===== Input records =====

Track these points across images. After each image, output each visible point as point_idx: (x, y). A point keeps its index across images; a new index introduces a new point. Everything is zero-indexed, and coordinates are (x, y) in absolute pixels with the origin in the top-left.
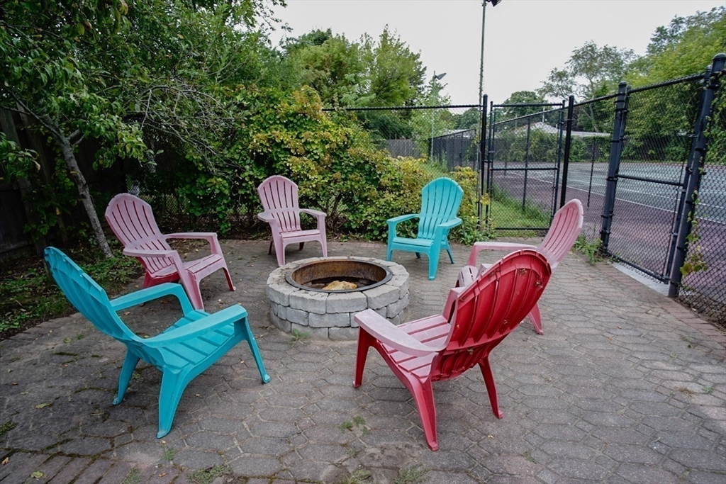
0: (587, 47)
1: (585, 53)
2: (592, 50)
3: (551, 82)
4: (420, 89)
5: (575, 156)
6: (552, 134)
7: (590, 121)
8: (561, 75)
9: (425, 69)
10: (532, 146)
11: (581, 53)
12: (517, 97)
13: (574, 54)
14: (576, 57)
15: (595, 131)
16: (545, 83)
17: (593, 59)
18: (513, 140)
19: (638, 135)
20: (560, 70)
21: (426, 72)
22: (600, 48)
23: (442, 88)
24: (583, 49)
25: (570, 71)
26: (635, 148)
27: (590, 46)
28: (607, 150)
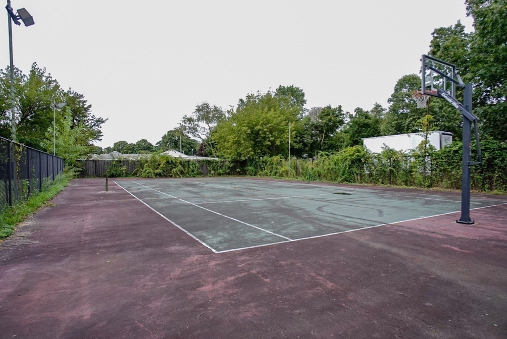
0: (204, 105)
1: (203, 108)
2: (208, 107)
3: (183, 123)
4: (85, 121)
5: (192, 173)
6: (176, 158)
7: (211, 150)
8: (190, 120)
9: (90, 106)
10: (161, 166)
11: (201, 108)
12: (171, 134)
13: (197, 108)
14: (198, 110)
15: (214, 157)
16: (180, 124)
17: (208, 113)
18: (147, 161)
19: (230, 160)
20: (188, 116)
21: (91, 109)
22: (211, 106)
23: (103, 122)
24: (201, 105)
25: (195, 118)
26: (229, 168)
27: (206, 104)
28: (213, 169)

=====

- Task -
Please give every line of the listing above as a numbered list, leaving out blank lines and the pictures.

- Exercise response -
1. Track these points across images. After each image, output each visible point as point_idx: (x, y). A point keeps its index across images; a new index introduces a new point. Everything is zero-indexed, and coordinates are (x, y) in absolute pixels with the origin in the top-left.
2. 0: (587, 47)
3. 1: (585, 53)
4. 2: (592, 50)
5. 3: (551, 82)
6. 4: (420, 89)
7. 5: (575, 156)
8. 6: (552, 134)
9. 7: (590, 121)
10. 8: (561, 75)
11. 9: (425, 69)
12. 10: (532, 146)
13. 11: (581, 53)
14. 12: (517, 97)
15. 13: (574, 54)
16. 14: (576, 57)
17. 15: (595, 131)
18. 16: (545, 83)
19. 17: (593, 59)
20. 18: (513, 140)
21. 19: (638, 135)
22. 20: (560, 70)
23. 21: (426, 72)
24. 22: (600, 48)
25. 23: (442, 88)
26. 24: (583, 49)
27. 25: (570, 71)
28. 26: (635, 148)
29. 27: (590, 46)
30. 28: (607, 150)
31. 0: (204, 105)
32. 1: (203, 108)
33. 2: (208, 107)
34. 3: (183, 123)
35. 4: (85, 121)
36. 5: (192, 173)
37. 6: (176, 158)
38. 7: (211, 150)
39. 8: (190, 120)
40. 9: (90, 106)
41. 10: (161, 166)
42. 11: (201, 108)
43. 12: (171, 134)
44. 13: (197, 108)
45. 14: (198, 110)
46. 15: (214, 157)
47. 16: (180, 124)
48. 17: (208, 113)
49. 18: (147, 161)
50. 19: (230, 160)
51. 20: (188, 116)
52. 21: (91, 109)
53. 22: (211, 106)
54. 23: (103, 122)
55. 24: (201, 105)
56. 25: (195, 118)
57. 26: (229, 168)
58. 27: (206, 104)
59. 28: (213, 169)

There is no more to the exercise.